Tuttavia, persiste una certa tendenza nel teatro italiano al preferire testi noti che garantiscano, in termini di spettatori, un rischio minimo.
«Siamo un popolo molto ancorato alla tradizione, al teatro di regia. Il nostro è un Paese che, almeno per le ultime generazioni, è più di registi che di drammaturghi. Questo non significa che all’estero, a fronte di una realtà testuale qualitativamente e quantitativamente più ampia, non ci sia una carenza di altre autorialità o professionalità di talento. Tuttavia, da noi, di fronte alla messinscena di nuove scritture promettenti (anche internazionali), si tende a puntare sul sicuro, si tende a privilegiare scelte produttive e artistiche di testi classici, magari con chiavi di lettura inedite. In Italia c’è il gusto del bel teatro, fatto con la bella scenografia, i bei costumi, la bella dizione, che giustamente deve continuare a vivere: ma non è l’unica forma espressiva esistente. La scena italiana deve dedicarsi anche alla drammaturgia contemporanea. È fondamentale, e per ora non lo fa ancora abbastanza».
Nella sua carriera ha recitato per grande e piccolo schermo, e per la scena. Meglio lavorare al cinema, in televisione o a teatro?

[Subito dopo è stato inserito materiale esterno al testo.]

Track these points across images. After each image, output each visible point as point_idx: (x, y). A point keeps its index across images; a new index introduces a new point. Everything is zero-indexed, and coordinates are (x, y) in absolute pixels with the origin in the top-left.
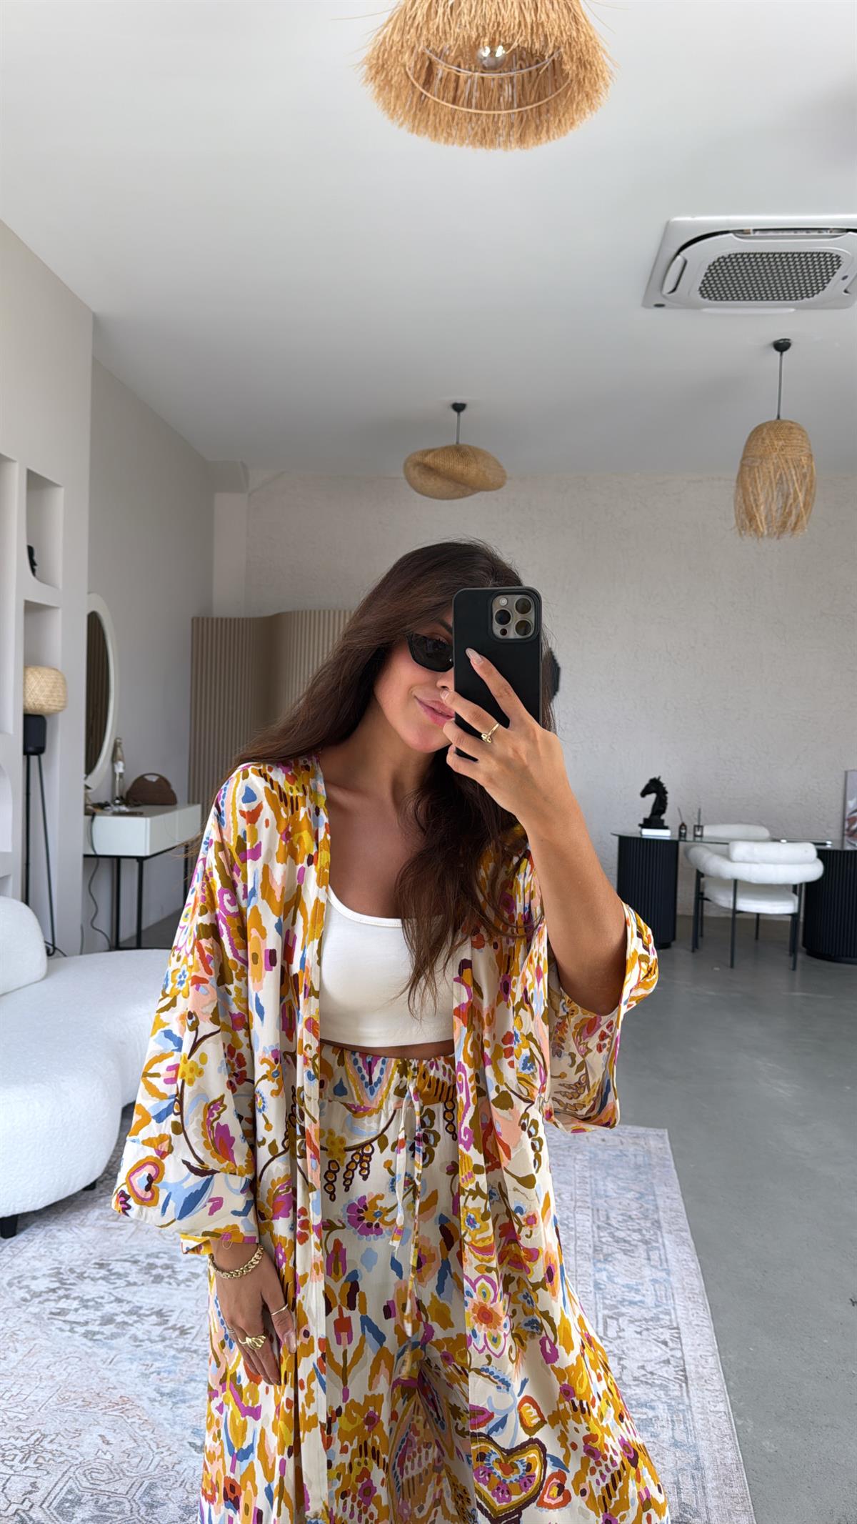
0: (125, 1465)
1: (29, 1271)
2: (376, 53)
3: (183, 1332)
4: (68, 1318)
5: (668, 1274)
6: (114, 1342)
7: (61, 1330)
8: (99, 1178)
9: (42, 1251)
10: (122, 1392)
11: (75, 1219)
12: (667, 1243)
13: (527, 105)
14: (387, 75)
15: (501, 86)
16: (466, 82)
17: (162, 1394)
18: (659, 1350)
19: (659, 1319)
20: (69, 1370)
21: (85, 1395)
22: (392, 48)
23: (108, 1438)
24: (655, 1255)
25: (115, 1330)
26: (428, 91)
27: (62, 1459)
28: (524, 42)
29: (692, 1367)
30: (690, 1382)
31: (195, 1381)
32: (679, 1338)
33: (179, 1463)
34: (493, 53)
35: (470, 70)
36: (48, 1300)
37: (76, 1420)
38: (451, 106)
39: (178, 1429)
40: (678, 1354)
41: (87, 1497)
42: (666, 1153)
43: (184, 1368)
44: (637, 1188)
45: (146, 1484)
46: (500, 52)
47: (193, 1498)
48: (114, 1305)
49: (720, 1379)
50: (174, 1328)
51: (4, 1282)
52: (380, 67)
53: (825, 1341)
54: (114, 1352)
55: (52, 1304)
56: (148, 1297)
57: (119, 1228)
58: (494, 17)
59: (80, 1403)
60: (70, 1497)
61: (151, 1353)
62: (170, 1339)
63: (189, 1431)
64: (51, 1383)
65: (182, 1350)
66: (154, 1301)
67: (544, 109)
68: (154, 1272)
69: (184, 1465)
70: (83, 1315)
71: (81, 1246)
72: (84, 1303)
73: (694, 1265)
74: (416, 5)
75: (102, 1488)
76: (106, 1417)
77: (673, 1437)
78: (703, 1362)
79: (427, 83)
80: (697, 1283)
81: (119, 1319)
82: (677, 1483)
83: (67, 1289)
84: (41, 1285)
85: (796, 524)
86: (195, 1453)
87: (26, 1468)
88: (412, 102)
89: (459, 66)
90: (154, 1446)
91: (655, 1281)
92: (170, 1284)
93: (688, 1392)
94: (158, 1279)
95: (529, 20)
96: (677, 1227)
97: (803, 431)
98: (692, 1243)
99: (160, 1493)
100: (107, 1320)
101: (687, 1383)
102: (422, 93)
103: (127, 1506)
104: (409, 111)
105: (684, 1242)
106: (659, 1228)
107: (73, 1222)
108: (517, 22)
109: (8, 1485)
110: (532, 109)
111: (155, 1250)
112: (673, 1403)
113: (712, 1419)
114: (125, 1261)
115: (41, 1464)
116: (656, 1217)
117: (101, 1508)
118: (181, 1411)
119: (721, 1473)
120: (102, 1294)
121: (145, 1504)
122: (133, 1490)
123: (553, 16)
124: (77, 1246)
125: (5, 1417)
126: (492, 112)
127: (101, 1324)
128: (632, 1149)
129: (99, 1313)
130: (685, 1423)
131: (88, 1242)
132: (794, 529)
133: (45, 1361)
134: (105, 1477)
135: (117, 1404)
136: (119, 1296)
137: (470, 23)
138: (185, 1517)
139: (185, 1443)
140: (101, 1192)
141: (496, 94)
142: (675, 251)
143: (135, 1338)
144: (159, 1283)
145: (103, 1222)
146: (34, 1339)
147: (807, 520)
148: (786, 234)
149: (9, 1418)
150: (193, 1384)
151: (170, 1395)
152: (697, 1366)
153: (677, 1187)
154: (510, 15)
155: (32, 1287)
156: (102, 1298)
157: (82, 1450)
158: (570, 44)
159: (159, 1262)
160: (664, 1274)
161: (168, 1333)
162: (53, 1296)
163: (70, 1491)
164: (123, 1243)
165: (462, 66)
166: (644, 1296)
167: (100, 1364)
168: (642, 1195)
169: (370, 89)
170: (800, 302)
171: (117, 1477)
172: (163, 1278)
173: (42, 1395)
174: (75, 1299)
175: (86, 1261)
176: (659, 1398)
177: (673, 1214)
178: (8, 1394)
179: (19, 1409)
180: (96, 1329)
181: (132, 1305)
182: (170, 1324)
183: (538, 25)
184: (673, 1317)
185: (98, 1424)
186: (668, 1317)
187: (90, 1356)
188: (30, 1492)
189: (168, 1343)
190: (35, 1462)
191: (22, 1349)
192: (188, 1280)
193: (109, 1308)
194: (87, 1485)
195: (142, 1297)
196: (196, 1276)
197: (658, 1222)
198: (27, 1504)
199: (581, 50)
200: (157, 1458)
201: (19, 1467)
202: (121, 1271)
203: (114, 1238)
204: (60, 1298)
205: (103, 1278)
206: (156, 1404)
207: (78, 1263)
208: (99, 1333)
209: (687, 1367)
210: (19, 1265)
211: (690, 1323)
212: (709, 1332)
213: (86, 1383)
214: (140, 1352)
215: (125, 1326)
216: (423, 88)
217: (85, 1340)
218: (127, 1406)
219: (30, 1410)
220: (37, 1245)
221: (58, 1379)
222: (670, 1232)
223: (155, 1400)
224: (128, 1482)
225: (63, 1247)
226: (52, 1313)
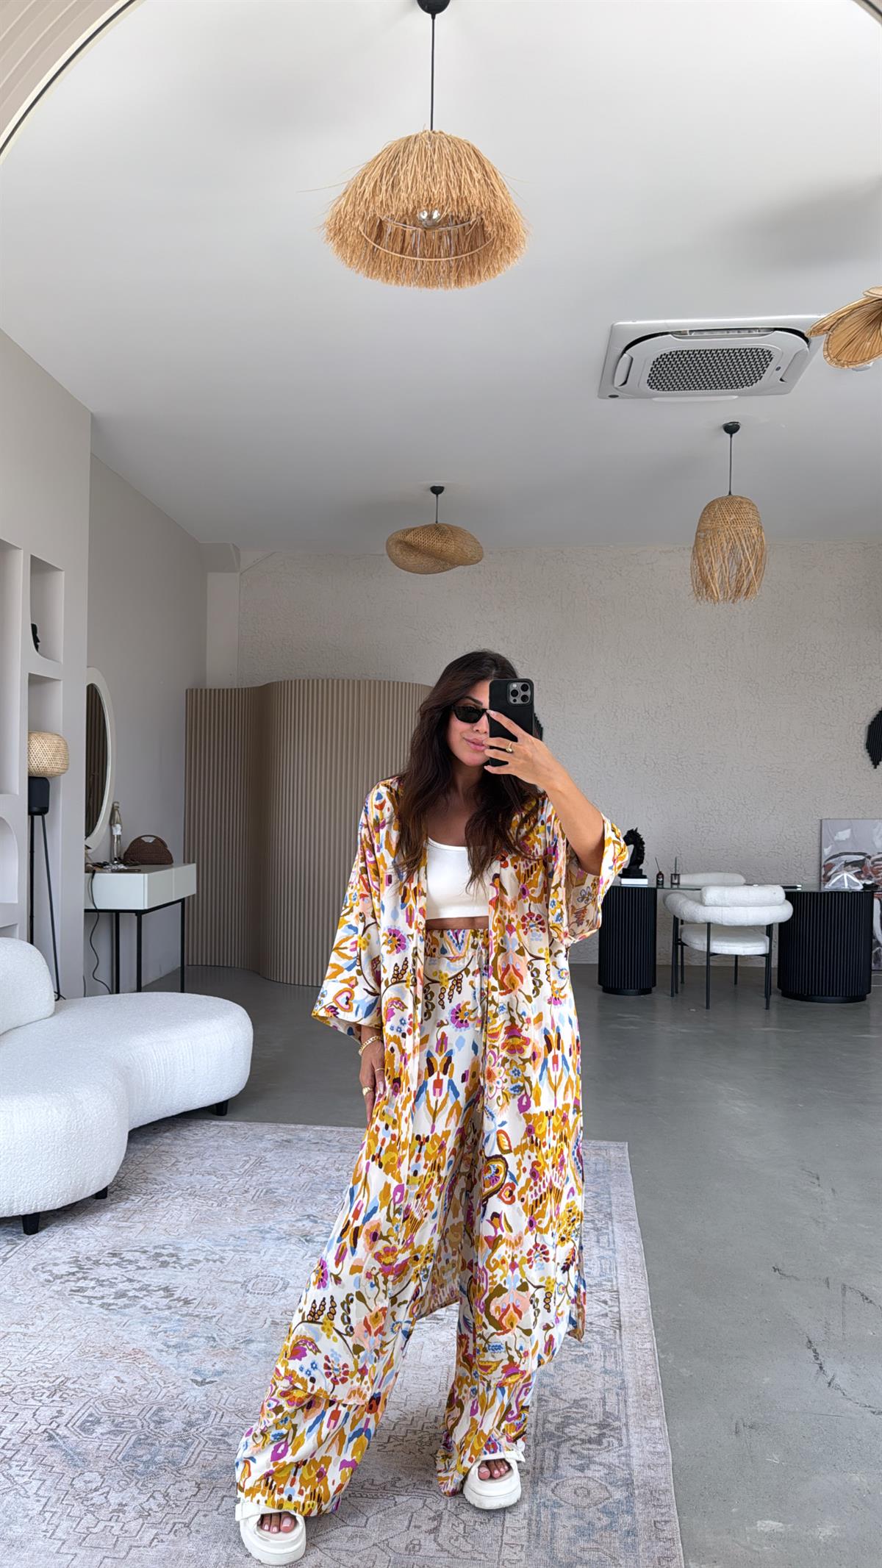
0: (137, 1397)
1: (51, 1259)
2: (333, 220)
3: (187, 1302)
4: (85, 1294)
5: (614, 1252)
6: (127, 1310)
7: (81, 1303)
8: (110, 1185)
9: (62, 1244)
10: (135, 1346)
11: (90, 1221)
12: (616, 1230)
13: (462, 253)
14: (343, 236)
15: (440, 238)
16: (411, 235)
17: (169, 1347)
18: (599, 1307)
19: (601, 1285)
20: (88, 1332)
21: (102, 1349)
22: (346, 216)
23: (122, 1378)
24: (604, 1239)
25: (128, 1302)
26: (379, 245)
27: (83, 1394)
28: (452, 212)
29: (627, 1319)
30: (623, 1329)
31: (197, 1337)
32: (618, 1298)
33: (183, 1393)
34: (430, 217)
35: (414, 226)
36: (69, 1281)
37: (95, 1367)
38: (399, 255)
39: (182, 1371)
40: (616, 1309)
41: (105, 1418)
42: (624, 1161)
43: (188, 1328)
44: (594, 1189)
45: (155, 1408)
46: (436, 215)
47: (194, 1417)
48: (127, 1283)
49: (649, 1326)
50: (178, 1300)
51: (30, 1268)
52: (338, 231)
53: (746, 1298)
54: (127, 1318)
55: (73, 1284)
56: (157, 1277)
57: (130, 1227)
58: (425, 193)
59: (98, 1354)
60: (90, 1419)
61: (159, 1318)
62: (176, 1307)
63: (192, 1372)
64: (73, 1341)
65: (187, 1315)
66: (161, 1281)
67: (476, 259)
68: (161, 1259)
69: (187, 1395)
71: (96, 1241)
72: (100, 1283)
73: (639, 1246)
74: (364, 185)
75: (118, 1412)
76: (121, 1364)
77: (604, 1367)
78: (636, 1315)
79: (379, 238)
80: (640, 1258)
81: (130, 1294)
82: (604, 1399)
84: (63, 1269)
85: (748, 588)
86: (196, 1387)
87: (53, 1401)
88: (365, 254)
89: (405, 223)
90: (161, 1383)
91: (603, 1257)
92: (175, 1268)
93: (621, 1336)
94: (164, 1264)
95: (454, 196)
96: (627, 1218)
97: (753, 505)
98: (638, 1229)
99: (167, 1414)
100: (122, 1295)
101: (620, 1330)
102: (374, 247)
103: (139, 1424)
104: (365, 259)
105: (631, 1229)
106: (611, 1219)
107: (88, 1222)
108: (445, 196)
109: (38, 1413)
110: (466, 257)
111: (161, 1243)
112: (607, 1343)
113: (639, 1354)
114: (135, 1251)
115: (66, 1398)
116: (609, 1210)
117: (116, 1426)
118: (184, 1358)
119: (641, 1391)
120: (115, 1276)
121: (154, 1421)
122: (144, 1413)
123: (473, 191)
124: (92, 1241)
125: (34, 1367)
126: (434, 260)
127: (115, 1298)
128: (593, 1159)
129: (114, 1290)
130: (615, 1357)
131: (102, 1237)
132: (747, 593)
133: (68, 1326)
134: (120, 1405)
135: (130, 1354)
136: (131, 1277)
137: (407, 198)
138: (188, 1428)
139: (188, 1380)
140: (112, 1200)
141: (436, 243)
142: (621, 350)
143: (145, 1307)
144: (166, 1267)
145: (114, 1222)
146: (58, 1310)
147: (760, 585)
148: (718, 333)
149: (37, 1368)
150: (195, 1339)
151: (175, 1347)
152: (631, 1318)
153: (631, 1186)
154: (438, 191)
155: (54, 1271)
156: (116, 1279)
157: (101, 1387)
158: (490, 212)
159: (165, 1252)
160: (610, 1253)
161: (173, 1304)
162: (73, 1278)
163: (91, 1415)
164: (132, 1238)
165: (408, 223)
166: (590, 1268)
167: (115, 1327)
168: (598, 1195)
169: (331, 246)
170: (741, 390)
171: (130, 1404)
172: (169, 1263)
173: (65, 1350)
174: (91, 1280)
175: (101, 1252)
176: (595, 1341)
177: (625, 1208)
178: (36, 1351)
179: (46, 1361)
180: (112, 1301)
181: (142, 1284)
182: (175, 1297)
183: (461, 200)
184: (614, 1283)
185: (114, 1369)
186: (609, 1284)
187: (106, 1321)
188: (57, 1417)
189: (173, 1310)
190: (60, 1397)
191: (47, 1318)
192: (190, 1265)
193: (122, 1286)
194: (106, 1411)
195: (151, 1278)
196: (198, 1262)
197: (610, 1214)
198: (54, 1425)
199: (498, 217)
200: (164, 1391)
201: (47, 1401)
202: (132, 1258)
203: (125, 1234)
204: (79, 1279)
205: (116, 1264)
206: (164, 1353)
207: (94, 1253)
208: (113, 1304)
209: (622, 1318)
210: (42, 1255)
211: (629, 1288)
212: (644, 1292)
213: (103, 1340)
214: (149, 1317)
215: (137, 1299)
216: (375, 242)
217: (101, 1310)
218: (139, 1356)
219: (56, 1361)
220: (57, 1240)
221: (78, 1338)
222: (620, 1222)
223: (162, 1351)
224: (140, 1407)
225: (80, 1241)
226: (72, 1291)
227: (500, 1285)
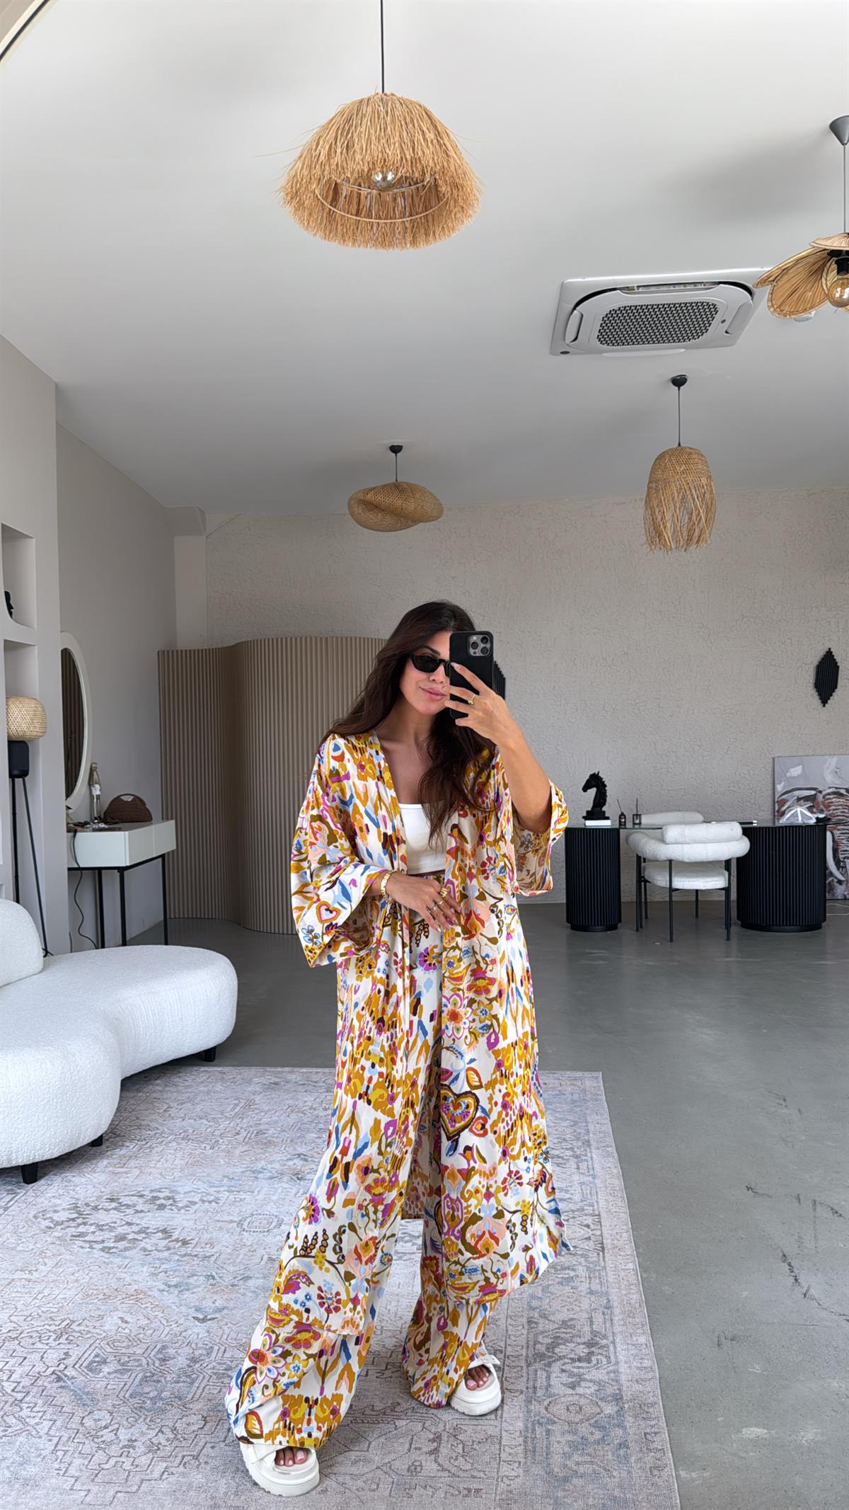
0: (141, 1336)
1: (51, 1207)
2: (290, 184)
3: (185, 1243)
4: (86, 1238)
5: (594, 1178)
6: (127, 1253)
7: (82, 1247)
8: (105, 1133)
9: (61, 1192)
10: (136, 1287)
11: (87, 1168)
12: (594, 1156)
13: (417, 214)
14: (300, 199)
15: (395, 199)
16: (366, 198)
17: (169, 1286)
18: (582, 1232)
19: (583, 1210)
20: (91, 1275)
21: (105, 1291)
22: (302, 180)
23: (126, 1319)
24: (583, 1166)
25: (128, 1245)
26: (335, 207)
27: (89, 1336)
28: (406, 173)
29: (609, 1241)
30: (606, 1251)
31: (196, 1275)
32: (600, 1222)
33: (185, 1331)
34: (384, 178)
35: (369, 188)
36: (69, 1227)
37: (99, 1309)
38: (355, 218)
39: (183, 1309)
40: (598, 1233)
41: (111, 1358)
42: (599, 1090)
43: (187, 1268)
44: (572, 1118)
45: (159, 1346)
46: (390, 177)
47: (197, 1353)
48: (126, 1227)
49: (631, 1247)
50: (177, 1240)
51: (31, 1216)
52: (295, 195)
53: (722, 1216)
54: (128, 1260)
55: (73, 1229)
56: (154, 1220)
57: (126, 1173)
58: (380, 155)
59: (101, 1296)
60: (97, 1359)
61: (159, 1259)
62: (174, 1248)
63: (193, 1309)
64: (76, 1284)
65: (185, 1255)
66: (159, 1223)
67: (430, 219)
68: (158, 1202)
69: (190, 1332)
70: (99, 1236)
71: (94, 1187)
72: (100, 1228)
73: (617, 1171)
74: (320, 147)
75: (123, 1351)
76: (124, 1305)
77: (590, 1288)
78: (618, 1237)
79: (334, 201)
80: (618, 1183)
81: (130, 1237)
82: (591, 1319)
83: (84, 1218)
84: (63, 1216)
85: (699, 536)
86: (199, 1324)
87: (59, 1344)
88: (322, 217)
89: (360, 185)
90: (164, 1322)
91: (582, 1183)
92: (172, 1210)
93: (604, 1257)
94: (162, 1207)
95: (408, 156)
96: (604, 1144)
97: (702, 455)
98: (616, 1155)
99: (171, 1351)
100: (121, 1238)
101: (603, 1252)
102: (330, 210)
103: (144, 1362)
104: (321, 224)
105: (609, 1154)
106: (589, 1146)
107: (85, 1170)
108: (399, 157)
109: (45, 1355)
110: (421, 218)
111: (158, 1187)
112: (591, 1266)
113: (622, 1274)
114: (132, 1195)
115: (72, 1340)
116: (586, 1138)
117: (123, 1364)
118: (185, 1296)
119: (627, 1309)
120: (114, 1220)
121: (159, 1359)
122: (149, 1351)
123: (427, 151)
124: (90, 1187)
125: (39, 1311)
126: (389, 221)
127: (115, 1242)
128: (569, 1089)
129: (113, 1234)
130: (600, 1278)
131: (100, 1184)
132: (698, 542)
133: (70, 1270)
134: (125, 1344)
135: (133, 1295)
136: (130, 1221)
137: (362, 160)
138: (192, 1364)
139: (190, 1318)
140: (107, 1147)
141: (391, 205)
142: (572, 306)
143: (145, 1250)
144: (162, 1209)
145: (111, 1169)
146: (60, 1255)
147: (710, 533)
148: (665, 288)
149: (43, 1312)
150: (195, 1278)
151: (176, 1286)
152: (613, 1240)
153: (607, 1115)
154: (392, 152)
155: (54, 1218)
156: (115, 1223)
157: (105, 1328)
158: (443, 172)
159: (161, 1195)
160: (590, 1178)
161: (171, 1245)
162: (73, 1224)
163: (97, 1356)
164: (130, 1183)
165: (362, 185)
166: (572, 1194)
167: (116, 1269)
168: (575, 1123)
169: (289, 210)
170: (687, 343)
171: (135, 1344)
172: (166, 1206)
173: (68, 1294)
174: (91, 1225)
175: (98, 1198)
176: (580, 1264)
177: (603, 1135)
178: (41, 1296)
179: (51, 1305)
180: (112, 1245)
181: (140, 1227)
182: (173, 1238)
183: (414, 161)
184: (596, 1207)
185: (118, 1310)
186: (591, 1208)
187: (108, 1264)
188: (64, 1359)
189: (172, 1251)
190: (67, 1339)
191: (50, 1263)
192: (186, 1206)
193: (120, 1230)
194: (111, 1350)
195: (149, 1220)
196: (194, 1203)
197: (588, 1141)
198: (62, 1366)
199: (452, 176)
200: (167, 1329)
201: (54, 1344)
202: (129, 1203)
203: (121, 1180)
204: (79, 1225)
205: (115, 1209)
206: (165, 1293)
207: (93, 1199)
208: (113, 1248)
209: (604, 1241)
210: (42, 1203)
211: (610, 1211)
212: (624, 1215)
213: (105, 1283)
214: (149, 1259)
215: (136, 1242)
216: (331, 206)
217: (102, 1254)
218: (141, 1296)
219: (61, 1305)
220: (56, 1188)
221: (81, 1282)
222: (598, 1148)
223: (163, 1290)
224: (145, 1346)
225: (78, 1188)
226: (73, 1236)
227: (475, 1214)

«Ho avuto la possibilità di interpretare molti ruoli sia sullo schermo che sul palcoscenico e penso che per un attore rappresenti una grande occasione, perché permette di potersi misurare con linguaggi completamente diversi, entrambi difficili, che stimolano in modo complementare e allenano delle parti diverse di te. A teatro la parola e il gesto dell’attore sono fondamentali: egli ha consapevolezza e pieno controllo di quel che sta accadendo dinnanzi al pubblico, in un tempo inarrestabile, dall’inizio alla fine. E ogni sera è uno spettacolo diverso, unico, con spettatori diversi ed energie diverse. Sullo schermo innanzitutto c’è l’immagine: l’immagine filtrata dalla regia che la racchiude nell’inquadratura. E se qui l’attore è meno “direttamente responsabile”, in questo senso, del processo produttivo, ha però il difficile compito di riuscire in pochi minuti a realizzare quella scena nel miglior modo possibile, perché poi si passa definitivamente alla successiva. Lavorare a un film o a uno spettacolo è diverso, certamente, ma personalmente mi affascinano tutti e due, il cinema e il teatro. Ognuno pone sfide diverse, esigenze diverse, fatiche diverse, e mettersi alla prova con entrambi, per un attore, non può che arricchirlo professionalmente e umanamente. Penso che il teatro, con cui ho cominciato questo mestiere, sia l’espressione più naturale per un interprete, ma non potrei sacrificare il cinema, perderei qualcosa di me. Quindi cerco di distribuire al meglio le mie energie in modo paritario, in nome di un amore unico: quello per il mio lavoro».